Have we arrived at this perilous moment because we covet too much?

This is the political soil in which populist leaders flourish. They instinctively understand a hard truth: politics mirror human emotions more than rational calculation.

They succeed not because societies misunderstand reality, but because they know that the lure and promise of personal safety and comfort overrides concerns about disruption and destruction in distant lands. In an age of insecurity — economic volatility, cultural anxiety, climate stress — people respond to leaders who echo their fears and promise protection. When offered stability, energy security or jobs, abstract moral costs fade. The concept of justice and fair play matter little when immediate survival feels at stake. Populism is not an ideological anomaly; it is a mirror.

At the core of this moment lies the darker truth about human nature. We frame global politics as contests between systems, but it is equally a struggle between restraint and desire. Tolkien understood this. In The Lord of the Rings, the Ring does not tempt villains alone. It seduces the well-intentioned by offering power to “set things right”. Each bearer believes they can control it.
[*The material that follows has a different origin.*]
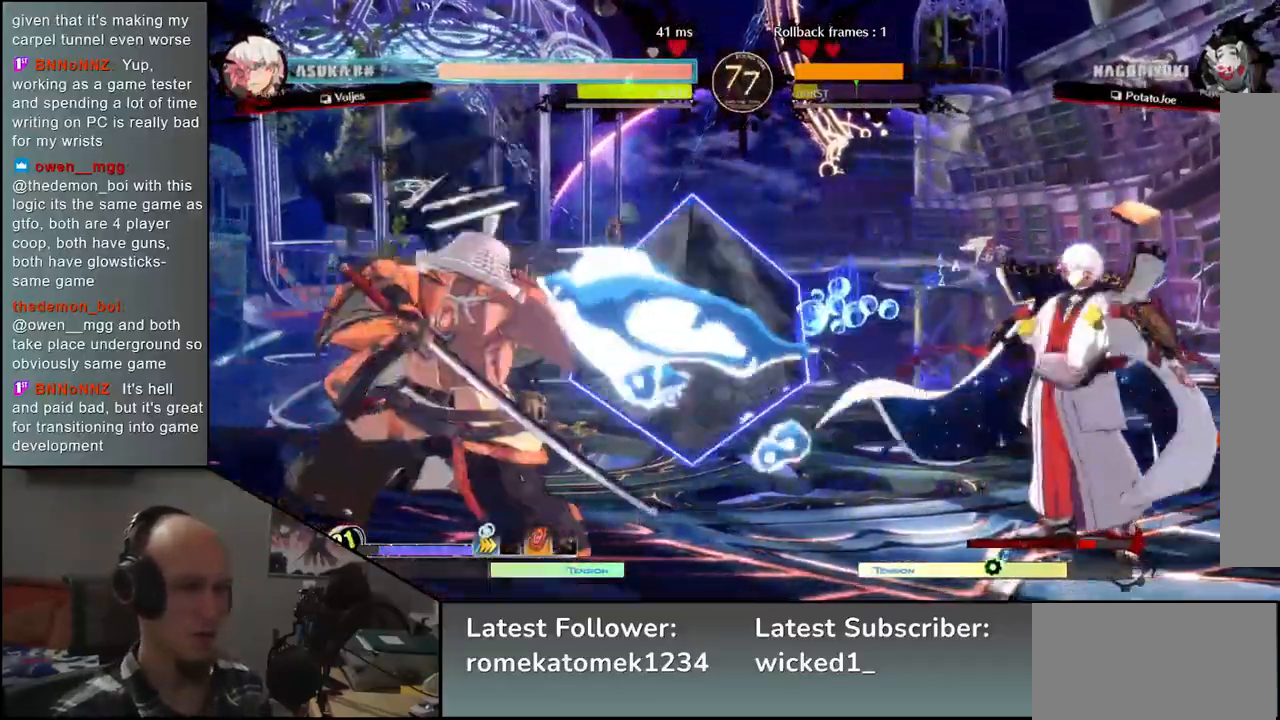
{"buttons": [], "left_stick": "left", "events": [[83, "left_stick", "left"]]}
Each is wrong. The Ring corrupts not because its holders are evil, but because they are human.

Our age is filled with Rings. Critical minerals. Energy corridors. Strategic chokepoints. Techno­logical dominance. Each promises security and prosperity. Each demands moral compromise. Na­­­tions convince themselves that exceptional cir­­­­cumstances justify exceptional actions — that rules apply to others, not to them. In doing so, they repeat the oldest mistake in political histo­ry: believing power can be wielded without cost.

Have we arrived at this perilous moment because we covet too much? Because we have drifted from collectivism towards an aggressive individualism, where nations behave like individuals hoarding wealth and security regardless of the cost to others? The global order once aspired — however imperfectly — to shared rules, mutual restraint and collective benefit. Today, those norms are fraying, replaced by transactional bargains and zero-sum thinking.
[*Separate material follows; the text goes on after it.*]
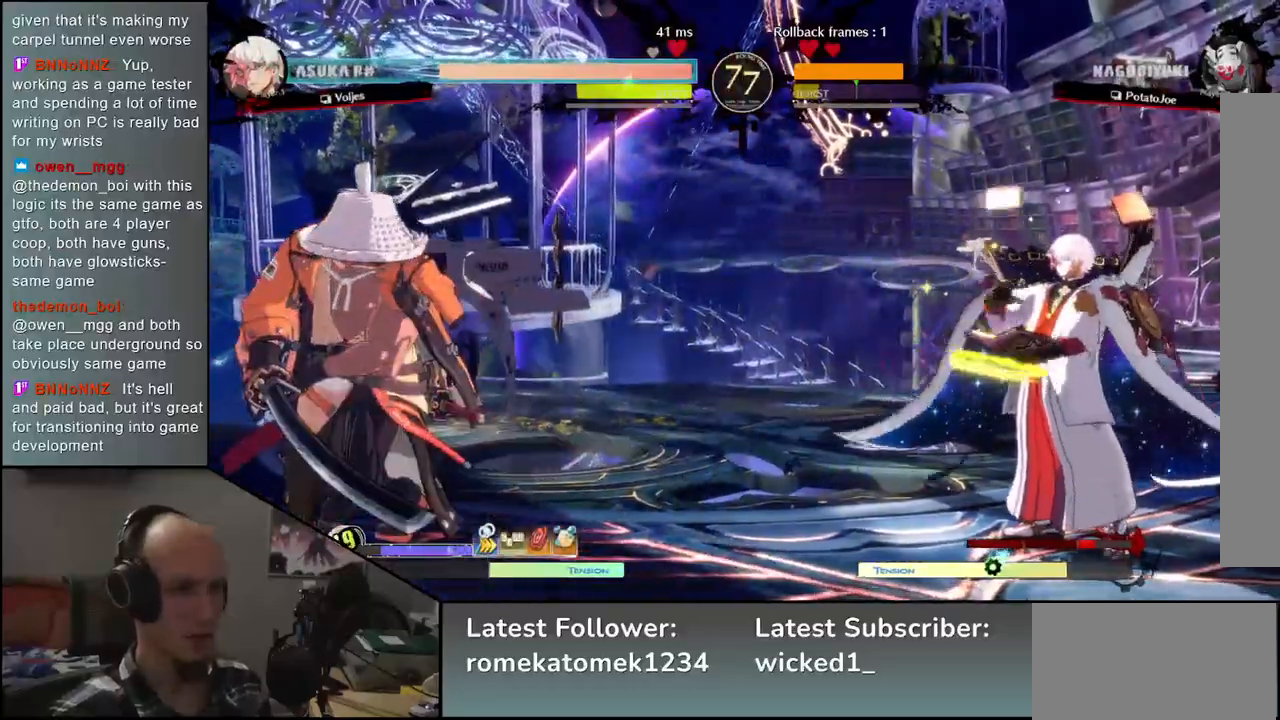
{"buttons": [], "left_stick": "right", "events": [[167, "left_stick", "right"]]}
The tragedy is that this path is chosen consciously, applauded domestically, and repeated globally, until restraint is seen as weakness and morality as a luxury no nation can afford in an unforgiving world. The Ring, however, does not merely dominate; it deforms the soul of its bearer.

This is where the Faustian bargain becomes un­­­avoidable. Like Faust, modern societies trade restraint for advantage, ethics for efficiency, long-term stability for short-term gain. The bargain feels rational, even necessary. But Faust’s tragedy was not ignorance; it was arrogance — the belief that consequences could be managed later.

The final warning is not abstract. A world organised around domination of resources will not stabilise; it will harden. Arms races will follow supply chains. Borders will be redrawn around minerals and water. Climate stress will magnify inequality and conflict. And the moral corrosion will run inward, hollowing societies that justify injustice in the name of security. What we are witnessing is human nature laid bare, stripped of the fragile veneer of civilisation that once concealed its darker impulses behind the illusion of civility.

The battle unfolding is not only between states, but a reflection of the eternal conflict between good and evil within human choice. Seizing the Ring may bring power, but it also binds the bearer to its curse. Democracy and multipolarity, then, are not merely political arrangements; they are moral expressions of our humanity; systems that acknowledge fellowship over domination. The warning is clear: a world built on fear, greed and domination may achieve temporary security, but it will ultimately consume itself.

The writer is chief executive of the Civil Society Coalition for Climate Change.